Ask not for whom the bell tolls, it tolls for Tech.  And the bell tolled pretty loudly late last week.  All those over-owned Tech stocks reported and, with the exception of Alphabet (2325), did nothing or went down.  Our initial concern was about the market.  If it’s the market that makes the news, a market that ignores good news isn’t a good market.  There may be something to that, but more likely the good numbers are simply about why the stocks are where they are, rather than where they’re going.  That they are unlikely to go up, let alone lead, is about the market’s change in focus.  This re-opening idea isn’t just about stuff that’s heavy to lift.  After dealing with COVID for some time, hospitals now seem poised for more profitable business – see, for example, Universal Health (154) and Tenet (65).  This should also be helpful to companies providing largely ignored medical procedures, like Intuitive Surgical (836) and Edwards Life (91).
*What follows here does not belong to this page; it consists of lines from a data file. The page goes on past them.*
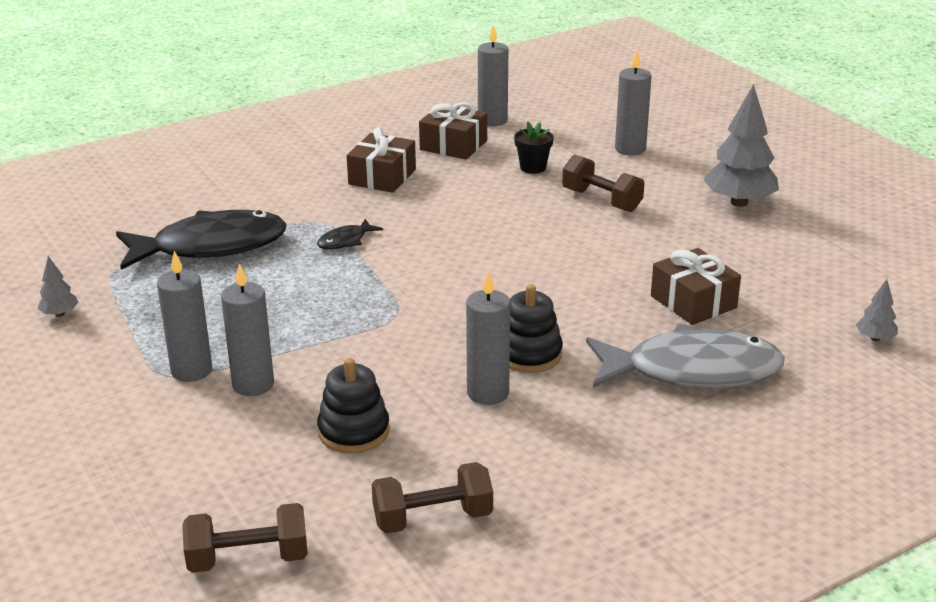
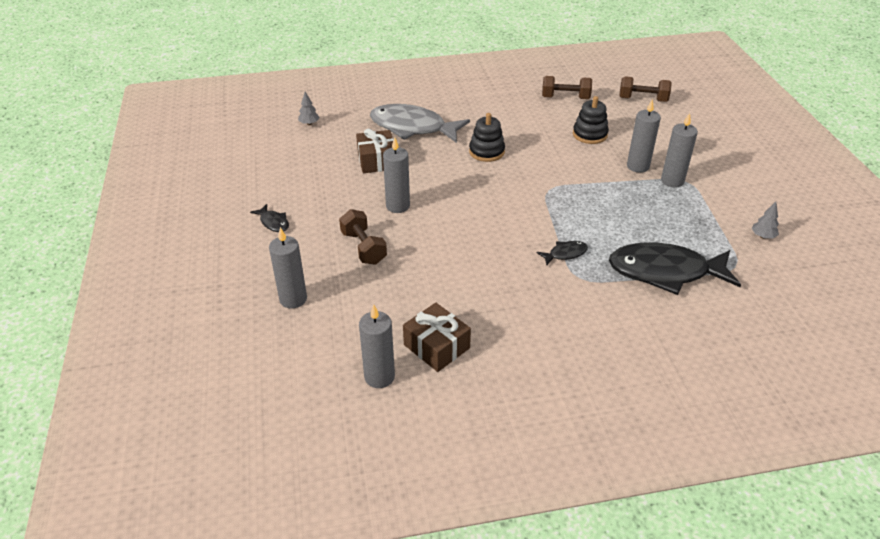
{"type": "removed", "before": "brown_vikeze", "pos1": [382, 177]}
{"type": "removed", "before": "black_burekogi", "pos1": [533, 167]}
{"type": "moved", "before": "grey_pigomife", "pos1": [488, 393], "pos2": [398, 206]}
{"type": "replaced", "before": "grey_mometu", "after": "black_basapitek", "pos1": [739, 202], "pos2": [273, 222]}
We tend to use “Tech” rather loosely, while we find Tech to be of two varieties.  There is the Tech that is out of favor for now, but not going away, and there’s the Tech that for investment purposes, could go away.  As the economy reopens, wouldn’t most go to their own doctor, or their own doctor online?  What do we know, but to look at the chart of Teladoc (151) it would seem so.  Or, for that matter, to look at the aforementioned hospital and medical device stocks, it also would seem so.  And then there’s Peloton (83).  Gyms are re-opening, outdoors is re-opening, is Peloton still a must have?  As often happens in the stock market, news follows price – the company has recalled 125,000 treadmills, citing risk of injury or death, according to Market Watch.  Then there’s Zoom Video (289). Video conferencing may be here to stay, but will we Zoom?

When it comes to this re-opening idea, there are a number of ETFs which as a group, or even individually, seem to get the job done.  Several we mentioned last time, including Materials, XLB (87), Industrials, XLI (103) and Infrastructure, PAVE (27).  Two others we might highlight are Metals & Mining, XME (45), and Steel, SLX (64).  We do so as steel has acted particularly well recently, as has ancillary stocks like Cleveland Cliffs (20) and Vale (22).  And, of course, there is an ETF for those seemingly irrepressible Transports, IYT (273).  Meanwhile, does oil know something the rest of these re-open stocks are missing?  We doubt it and, indeed, the energy stocks also have acted better.  For oil there is XLE (52) and XOP (84).  Individually, it’s a group that when they go, you can pretty much throw a dart.  Then too, hopefully our dart might land on Diamondback (82), Pioneer (164) or Northern Oil & Gas (15).

There is a cliché that comes around this time of year, one that most of us have come to hate. Then, too, there is the reality of summer months when we’ve seen the kind of four months we’ve seen.  This pattern correlates well with years like 2013 and 2017, according to SentimenTrader.com, two other years that were well-suited for trend followers of the S&P, and difficult for everyone else.  The Advance-Decline index just reached another high, and you know how we feel about that – no big problems.  Still, the market divide is a worry.  The bad have a way of dragging down the good.  The obvious excuse for any weakness is a Fed which seems awash in that river in Egypt – DeNial.  It has been suggested the next Fed appointee should be someone who goes grocery shopping.  Then, too, the Fed has little choice, as any admission of inflation would imply a need to tighten.  That’s not what the market wants to hear.